Alzheimer’s and afraid to leave the house or safety of a room:
Dear Francy; My mother is terrified of leaving the living room…she no longer wants to go to the bathroom or to her bedroom. She feels safe in the living room and she clings onto the chair and I have to pull her out of the room to the bathroom. What can I do to release this fear?
First rule; do not connect with the fear yourself. In other words, do not show worry on your face over her fear..treat your mother with smiles and talk to her in a normal tone of voice. Get her to follow you on a daily tour of the house, maybe have her hold a dust wand or rag while you are touring so she feels the movement of cleaning the home. For instance; “Mother would you come and help me with the laundry for a few minutes?” This everyday routine is soothing and your voice shows no change of character…on a good day she will follow you because she is doing something “for you”. That is how our family responds to us the best…they do things “for us”. Lunch time, you ask her to come make a sandwich for you. If you set up a commode to use; place it at the far end of the living room so she has to walk over to it and be close to leaving the room and then slowly move the commode every few days closer to the bathroom. Taking it easy and slow and using your mild calming voice is the ticket.
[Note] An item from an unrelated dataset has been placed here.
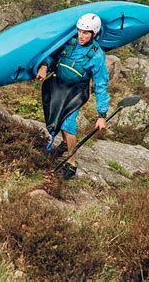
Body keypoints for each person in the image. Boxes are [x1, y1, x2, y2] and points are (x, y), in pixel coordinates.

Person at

- Always remember to review the small and large problems with her doctor so he can adjust her medications to help her through her fears.
- Therapy for dementia and Alzheimer’s is not considered helpful when they go into the moderate and above stages.
- Calming, reassuring and cheerful demeanor is the best treatment to receive positive responses.
- Third party care can release the tension and often kick-start the brain into a different focus. Ask a family friend to visit, get an in-home care person for a couple of hours a few times a week, etc. Change is fearful for the Senior but it also might spark different feelings that can change the atmosphere of the home.
- Use music to change moods. Morning music is upbeat and happy, afternoon is slow and calming, evening is fun music with voice, and nite time music is slow and calming.
- If TV is on all the time; monitor it like you would a young child. The TV voices and noises make a difference in the senior’s mood. Find stations that are of interest and then turn it off for a few hours in afternoon to encourage a rest or nap without noise.
- Ask the doctor about sweets; I find afternoon sweets with tea help the brain to re-energize. I give George cookies with tea at 4PM every day…then make sure his dinner is on time around 6-6:30PM with meds
Dear Francy; My Aunt is not sleeping in her bed, she is sleeping on the couch and it is not a comfortable couch to sleep on. How can I get her to move to the bedroom again?
- Make sure the bedroom holds comforting things in it and not memories of things that might upset her. Pictures of spouse or relatives that have passed can be overburdening. Move the pictures from the wall and put them somewhere else in the house. Make the room comforting. Update the room in small ways and refresh bedding.
- Take your Aunt into the room while you are there and have a talk on her bed. Allowing her to reset her mind that the room is warm and friendly. Looking through her drawers and have her help you sort them out. Get her re-involved with the room in a positive manner each time you visit. Even having her take a nap, on her bed, while you clean the house or do her chores.
- Put in a night light in the room and in the hallway to the bathroom for ease of night vision
- Make sure there is a phone, emergency button or a cell phone available by her bedside table
- Change the living room furniture so the couch is not as comforting as it has been in the past. Place a TV chair in the prime space of TV viewing. Make sure the chair is comforting and has a table that is easy for her to use for her snacks and other personal behaviors.
- Call her mid-day and make sure she is not napping all day. In order to have good rest, she needs to have exercise and movement during the day hours
- If she is using the TV to keep her mind busy…put a small TV in her room with an under pillow speaker
- If she is responding to time alone, get her a senior rescue anipal. Like a cat, that will fill her day with movement and love. Older animals are easy to adapt to seniors and they mind the senior’s problems like unsteady and forgetful. Cats can stay indoors, use a potty box and eat and drink from a larger bowl that does not have to be replaced during the day. Place a fluffy cat blanket on her bed so she can welcome the cat in the room with her and not feel lonely in bed.
I hope this helps with the everyday issues that all families face with their dementia senior’s care. Thank you, for your gift of care, these are hard issues to face on a daily basis. Keep talking and asking for help…your care has so much value. It is totally understanding that frustration and self doubt will consistently arise while caring for anyone with dementia. Keep strong; your love and kindness do make a difference in this person’s daily routine.